Agora eu quero é realmente, pelo menos, quem sabe dar futuramente um enterro decente a ele. Porque até hoje ninguém... se tá desaparecido, tem que aparecer de qualquer maneira quem fez, quem deixou de fazer. Porque tem que ter uma prova. Como é que eu vou aceitar um negócio desse? E se disse que não matou, que ele tá sumido, sumiram com ele? Então dá uma explicação decente pra gente. Não um atestado, com um número qualquer. Não, não pode ser isso...

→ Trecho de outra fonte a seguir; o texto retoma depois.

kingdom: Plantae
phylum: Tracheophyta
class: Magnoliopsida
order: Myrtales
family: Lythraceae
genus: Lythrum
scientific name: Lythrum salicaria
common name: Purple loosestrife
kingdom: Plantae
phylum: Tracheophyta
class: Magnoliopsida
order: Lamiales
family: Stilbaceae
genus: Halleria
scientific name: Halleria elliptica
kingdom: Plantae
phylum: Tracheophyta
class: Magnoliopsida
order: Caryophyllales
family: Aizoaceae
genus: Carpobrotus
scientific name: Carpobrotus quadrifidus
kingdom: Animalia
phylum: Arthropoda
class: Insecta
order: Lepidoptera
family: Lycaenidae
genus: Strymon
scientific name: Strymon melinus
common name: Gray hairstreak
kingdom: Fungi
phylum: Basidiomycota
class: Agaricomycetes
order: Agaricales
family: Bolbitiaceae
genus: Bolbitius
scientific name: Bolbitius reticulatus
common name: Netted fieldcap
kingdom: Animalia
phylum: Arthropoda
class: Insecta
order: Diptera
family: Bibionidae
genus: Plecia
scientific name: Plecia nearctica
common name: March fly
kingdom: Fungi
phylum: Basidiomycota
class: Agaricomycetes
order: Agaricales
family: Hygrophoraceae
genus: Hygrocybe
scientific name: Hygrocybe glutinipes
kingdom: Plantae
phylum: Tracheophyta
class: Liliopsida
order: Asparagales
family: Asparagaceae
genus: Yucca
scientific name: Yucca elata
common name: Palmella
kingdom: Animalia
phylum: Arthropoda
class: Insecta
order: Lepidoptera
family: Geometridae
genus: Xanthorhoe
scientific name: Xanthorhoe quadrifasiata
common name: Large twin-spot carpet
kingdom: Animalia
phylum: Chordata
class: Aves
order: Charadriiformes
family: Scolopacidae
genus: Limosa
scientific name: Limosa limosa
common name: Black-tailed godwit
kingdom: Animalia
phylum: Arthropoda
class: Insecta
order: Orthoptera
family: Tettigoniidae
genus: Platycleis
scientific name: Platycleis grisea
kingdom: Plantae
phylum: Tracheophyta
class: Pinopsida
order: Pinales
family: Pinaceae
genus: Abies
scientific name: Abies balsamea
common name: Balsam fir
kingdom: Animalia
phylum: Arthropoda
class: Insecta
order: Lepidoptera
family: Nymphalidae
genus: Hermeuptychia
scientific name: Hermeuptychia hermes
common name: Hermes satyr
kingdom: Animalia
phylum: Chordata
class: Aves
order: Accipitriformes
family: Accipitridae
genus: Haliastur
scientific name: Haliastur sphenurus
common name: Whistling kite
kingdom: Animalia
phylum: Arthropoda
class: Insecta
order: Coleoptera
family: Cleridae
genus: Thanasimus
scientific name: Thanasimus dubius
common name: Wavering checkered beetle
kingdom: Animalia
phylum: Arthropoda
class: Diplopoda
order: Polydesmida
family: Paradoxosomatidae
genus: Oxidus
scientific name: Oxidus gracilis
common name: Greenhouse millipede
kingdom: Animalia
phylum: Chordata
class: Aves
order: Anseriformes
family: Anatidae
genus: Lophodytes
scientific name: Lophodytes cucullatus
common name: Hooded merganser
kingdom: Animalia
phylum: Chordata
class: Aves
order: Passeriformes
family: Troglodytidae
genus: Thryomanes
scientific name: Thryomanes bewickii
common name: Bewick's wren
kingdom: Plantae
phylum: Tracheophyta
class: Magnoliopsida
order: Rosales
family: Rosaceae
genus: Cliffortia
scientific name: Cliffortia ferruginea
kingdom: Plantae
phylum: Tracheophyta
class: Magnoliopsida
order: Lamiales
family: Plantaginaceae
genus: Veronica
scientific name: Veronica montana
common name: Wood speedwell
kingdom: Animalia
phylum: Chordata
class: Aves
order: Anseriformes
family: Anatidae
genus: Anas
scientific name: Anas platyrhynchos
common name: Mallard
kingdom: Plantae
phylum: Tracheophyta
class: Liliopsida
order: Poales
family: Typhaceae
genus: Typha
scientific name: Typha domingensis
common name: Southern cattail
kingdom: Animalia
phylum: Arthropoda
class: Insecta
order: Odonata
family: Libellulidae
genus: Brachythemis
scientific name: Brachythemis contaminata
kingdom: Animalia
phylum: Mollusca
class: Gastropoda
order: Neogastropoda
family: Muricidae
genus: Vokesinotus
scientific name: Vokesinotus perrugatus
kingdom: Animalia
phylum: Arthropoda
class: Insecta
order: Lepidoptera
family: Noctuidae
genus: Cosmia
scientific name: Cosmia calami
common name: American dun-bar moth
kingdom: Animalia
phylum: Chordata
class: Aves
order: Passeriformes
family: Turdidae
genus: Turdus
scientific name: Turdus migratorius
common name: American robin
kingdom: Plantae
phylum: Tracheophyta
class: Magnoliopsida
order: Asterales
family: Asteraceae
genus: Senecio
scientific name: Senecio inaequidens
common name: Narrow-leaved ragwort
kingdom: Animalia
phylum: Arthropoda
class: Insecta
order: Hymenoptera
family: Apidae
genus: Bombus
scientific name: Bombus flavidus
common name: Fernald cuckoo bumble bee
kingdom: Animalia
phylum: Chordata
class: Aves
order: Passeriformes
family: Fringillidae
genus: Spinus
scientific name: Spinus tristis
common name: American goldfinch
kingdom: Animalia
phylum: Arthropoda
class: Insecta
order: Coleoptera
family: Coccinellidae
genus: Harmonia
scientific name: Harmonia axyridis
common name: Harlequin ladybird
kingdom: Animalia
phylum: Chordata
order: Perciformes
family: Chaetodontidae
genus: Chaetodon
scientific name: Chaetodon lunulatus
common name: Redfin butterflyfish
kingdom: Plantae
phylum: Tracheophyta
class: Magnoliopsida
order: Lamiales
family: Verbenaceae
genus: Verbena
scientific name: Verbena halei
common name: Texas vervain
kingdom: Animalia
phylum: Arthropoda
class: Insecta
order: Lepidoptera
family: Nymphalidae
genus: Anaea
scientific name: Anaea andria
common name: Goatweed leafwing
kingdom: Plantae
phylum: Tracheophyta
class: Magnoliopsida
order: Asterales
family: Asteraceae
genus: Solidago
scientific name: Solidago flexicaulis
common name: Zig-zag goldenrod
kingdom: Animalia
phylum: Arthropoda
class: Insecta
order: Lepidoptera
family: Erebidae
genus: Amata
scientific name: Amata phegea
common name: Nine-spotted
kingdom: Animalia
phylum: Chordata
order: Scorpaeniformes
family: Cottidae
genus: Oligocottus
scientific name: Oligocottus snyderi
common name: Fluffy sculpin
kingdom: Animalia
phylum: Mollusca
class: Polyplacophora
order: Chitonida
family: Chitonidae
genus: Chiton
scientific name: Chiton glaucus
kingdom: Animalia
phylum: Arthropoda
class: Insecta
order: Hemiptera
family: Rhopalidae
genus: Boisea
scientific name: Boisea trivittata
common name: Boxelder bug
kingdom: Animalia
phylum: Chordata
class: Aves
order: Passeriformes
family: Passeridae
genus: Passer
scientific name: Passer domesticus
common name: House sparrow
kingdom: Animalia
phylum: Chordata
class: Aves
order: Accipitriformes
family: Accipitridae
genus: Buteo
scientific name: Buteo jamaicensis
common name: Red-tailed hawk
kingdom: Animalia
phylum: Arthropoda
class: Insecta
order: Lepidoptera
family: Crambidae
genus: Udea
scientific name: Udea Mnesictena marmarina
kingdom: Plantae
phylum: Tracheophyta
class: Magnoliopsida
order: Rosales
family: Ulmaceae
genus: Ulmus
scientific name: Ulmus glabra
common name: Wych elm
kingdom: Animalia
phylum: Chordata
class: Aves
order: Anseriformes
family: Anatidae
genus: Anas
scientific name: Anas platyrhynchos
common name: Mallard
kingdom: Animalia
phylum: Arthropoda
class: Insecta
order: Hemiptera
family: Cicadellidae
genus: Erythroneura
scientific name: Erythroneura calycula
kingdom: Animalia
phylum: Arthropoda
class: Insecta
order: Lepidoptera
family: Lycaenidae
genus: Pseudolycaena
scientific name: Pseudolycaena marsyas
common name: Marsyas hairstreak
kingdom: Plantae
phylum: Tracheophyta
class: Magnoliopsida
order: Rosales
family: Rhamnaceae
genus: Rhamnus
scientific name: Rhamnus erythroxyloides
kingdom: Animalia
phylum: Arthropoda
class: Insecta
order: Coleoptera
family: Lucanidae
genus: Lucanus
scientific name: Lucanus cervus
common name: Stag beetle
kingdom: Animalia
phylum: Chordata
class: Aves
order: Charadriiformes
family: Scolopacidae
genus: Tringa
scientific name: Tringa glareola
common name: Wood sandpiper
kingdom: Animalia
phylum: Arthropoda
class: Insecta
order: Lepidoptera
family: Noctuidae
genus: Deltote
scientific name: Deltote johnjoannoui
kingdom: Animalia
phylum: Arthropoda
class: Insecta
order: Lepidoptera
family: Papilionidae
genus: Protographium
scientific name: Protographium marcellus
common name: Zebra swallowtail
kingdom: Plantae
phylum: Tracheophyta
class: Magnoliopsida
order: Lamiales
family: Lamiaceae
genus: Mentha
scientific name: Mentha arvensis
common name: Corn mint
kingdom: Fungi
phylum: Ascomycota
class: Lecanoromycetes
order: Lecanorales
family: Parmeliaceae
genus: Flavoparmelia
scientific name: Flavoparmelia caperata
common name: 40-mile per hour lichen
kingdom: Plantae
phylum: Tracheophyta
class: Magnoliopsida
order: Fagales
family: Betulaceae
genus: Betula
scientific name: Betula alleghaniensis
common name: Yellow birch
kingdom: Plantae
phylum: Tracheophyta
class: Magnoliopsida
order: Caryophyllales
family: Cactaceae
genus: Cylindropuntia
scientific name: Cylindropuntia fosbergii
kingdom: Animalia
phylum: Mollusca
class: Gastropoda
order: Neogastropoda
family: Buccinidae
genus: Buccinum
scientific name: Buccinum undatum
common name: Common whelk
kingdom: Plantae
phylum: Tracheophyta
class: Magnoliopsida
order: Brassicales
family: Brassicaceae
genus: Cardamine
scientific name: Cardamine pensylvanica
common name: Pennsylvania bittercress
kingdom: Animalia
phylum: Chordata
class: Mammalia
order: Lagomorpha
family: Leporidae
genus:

E eu digo uma coisa a você, se eu morrer sem encontrar meu filho, eu vou ficar por aqui. Porque eu não posso sair daqui se eu não tiver certeza que o meu filho também já não saiu. Porque eu tenho impressão que mesmo na missa de sétimo dia, que mesmo depois de tantos anos, eu quero encontrar, nem que seja depois de morta. Entendeu? Tem que ter uma explicação. E eu exijo isso aí.

(Nos abraçamos. Nos despedimos. Nenhuma palavra pode acrescentar algo a esta história.)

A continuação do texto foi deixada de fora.